Task statement
Could you report every line from the entries that includes the word "primas"?

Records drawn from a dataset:
────────────────────

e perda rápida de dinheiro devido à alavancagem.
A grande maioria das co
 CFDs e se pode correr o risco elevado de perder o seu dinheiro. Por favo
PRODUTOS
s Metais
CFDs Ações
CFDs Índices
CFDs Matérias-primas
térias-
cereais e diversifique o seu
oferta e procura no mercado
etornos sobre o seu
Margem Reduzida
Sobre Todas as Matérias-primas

────────────────────

Task output
CFDs Matérias-primas
Sobre Todas as Matérias-primas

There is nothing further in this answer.